A wide range of bird species inhabit the area, including blue-crowned motmots, chestnut woodpeckers, palm tanagers, channel-billed toucans, blue-headed parrots, 10 species of hummingbirds and numerous raptors. The sanctuary encompasses Dunston Cave, which is home to a breeding colony of the elusive nocturnal guacharo, or oilbird.

Asa Wright Nature Centre is less than a two-hour drive from Port of Spain.

Caroni Bird Sanctuary

Caroni Bird Sanctuary is the roosting site for thousands of scarlet ibis, the national bird of Trinidad and Tobago. At sunset the birds fly to roost in the swamp's mangroves, giving the trees the appearance of being abloom with brilliant scarlet blossoms. Even if you're not an avid bird watcher, the sight of the ibis flying over the swamp, glowing an almost fluorescent red in the final rays of the evening sun, is a treat not to be missed.

Long, flat-bottomed motorboats that can hold about 30 passengers pass slowly through the swamp's channels. En route the guide points out various flora and fauna -- commonly seen are a two-toed sloth, a boa constrictor sleeping on a tree branch and mudskipper fish that cruise alligator-like with their beady eyes above the water. The boat then stops deep in the midst of the swamp for a good vantage point under the flight path of the ibis.

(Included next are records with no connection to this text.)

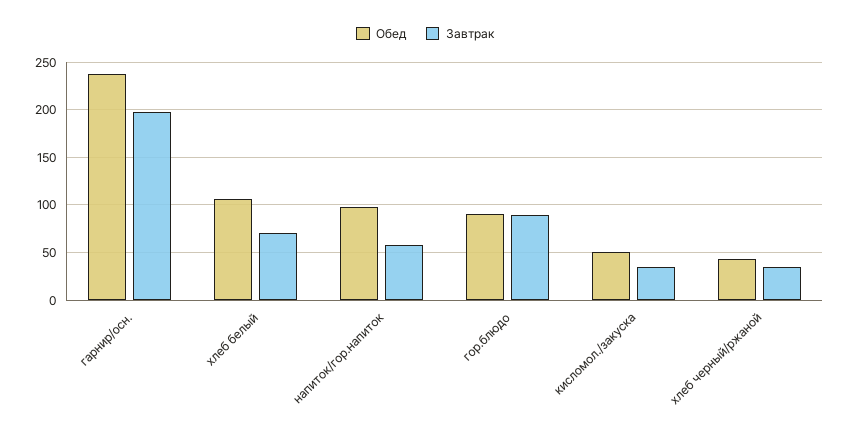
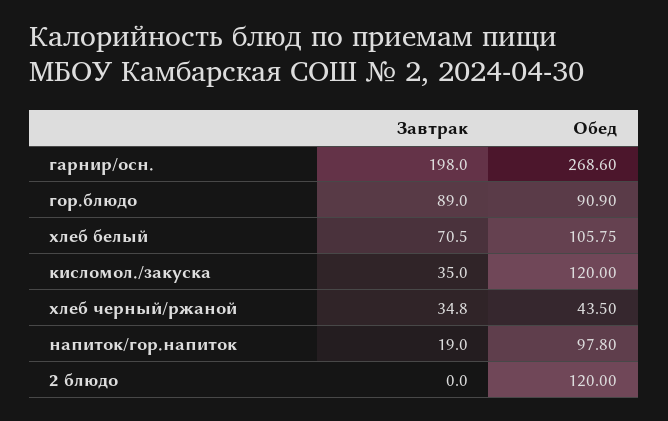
  {
    "Обед": {
-     "гарнир/осн.": 240,
+     "гарнир/осн.": 268.6,
      "хлеб белый": 105.75,
      "напиток/гор.напиток": 97.8,
      "гор.блюдо": 90.9,
-     "кисломол./закуска": 50,
+     "кисломол./закуска": 120,
-     "хлеб черный/ржаной": 43.5
+     "хлеб черный/ржаной": 43.5,
+     "2 блюдо": 120
    },
    "Завтрак": {
      "гарнир/осн.": 198,
      "хлеб белый": 70.5,
-     "напиток/гор.напиток": 60,
+     "напиток/гор.напиток": 19,
      "гор.блюдо": 89,
      "кисломол./закуска": 35,
-     "хлеб черный/ржаной": 34.8
+     "хлеб черный/ржаной": 34.8,
+     "2 блюдо": 0
    }
  }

To avoid disturbing the birds, the boats keep a fair distance from the roosting sites, so a pair of binoculars is recommended although you can still see the birds with your naked eye. You can also expect to see lots of herons and egrets, predominant among the swamp's 150 bird species.

Maracas Bay

Just a 40-minute drive from the capital is Maracas Bay, Trinidad's most popular beach. This fishing hamlet has a broad, sandy beach and occasionally has decent waves for bodysurfing. Tyrico Bay, just to the east of Maracas Bay, is quieter and less commercial. Las Cuevas, 8km (5mi) east of Maracas Bay, is a pretty, U-shaped bay with a nice brown-sand beach; there's surfing at its west end and calmer conditions at the centreer.

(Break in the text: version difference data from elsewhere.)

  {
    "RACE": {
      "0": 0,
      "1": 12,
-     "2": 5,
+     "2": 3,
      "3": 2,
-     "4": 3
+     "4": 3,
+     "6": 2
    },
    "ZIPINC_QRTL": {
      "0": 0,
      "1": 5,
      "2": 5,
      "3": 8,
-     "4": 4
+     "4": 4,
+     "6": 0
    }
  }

Tobago is a delightfully relaxed island with much to offer travellers. There are good beaches, pristine snorkelling and diving spots, excellent bird watching opportunities and just enough tourism to make visiting Tobago easy, yet not so much that the island feels overrun.

The airport town of Crown Point is in the middle of Tobago's main resort area. It's surrounded by palm-fringed, white-sand beaches with good year-round swimming and snorkelling. The attractive fishing villages of Speyside and Charlotteville are interesting out-of-the-way destinations, and the nearby uninhabited islets of Little Tobago, Goat Island and St Giles Island are ecotourist destinations with abundant birdlife.

There's great diving at Buccoo Reef, offshore from the little visited village of Buccoo, and good snorkelling at Pirate's Bay, off Charlotteville. The latter derives its name from the secluded haven it provided to marauding buccaneers three centuries ago. It's rumored that there's still buried treasure around Pirate's Bay today.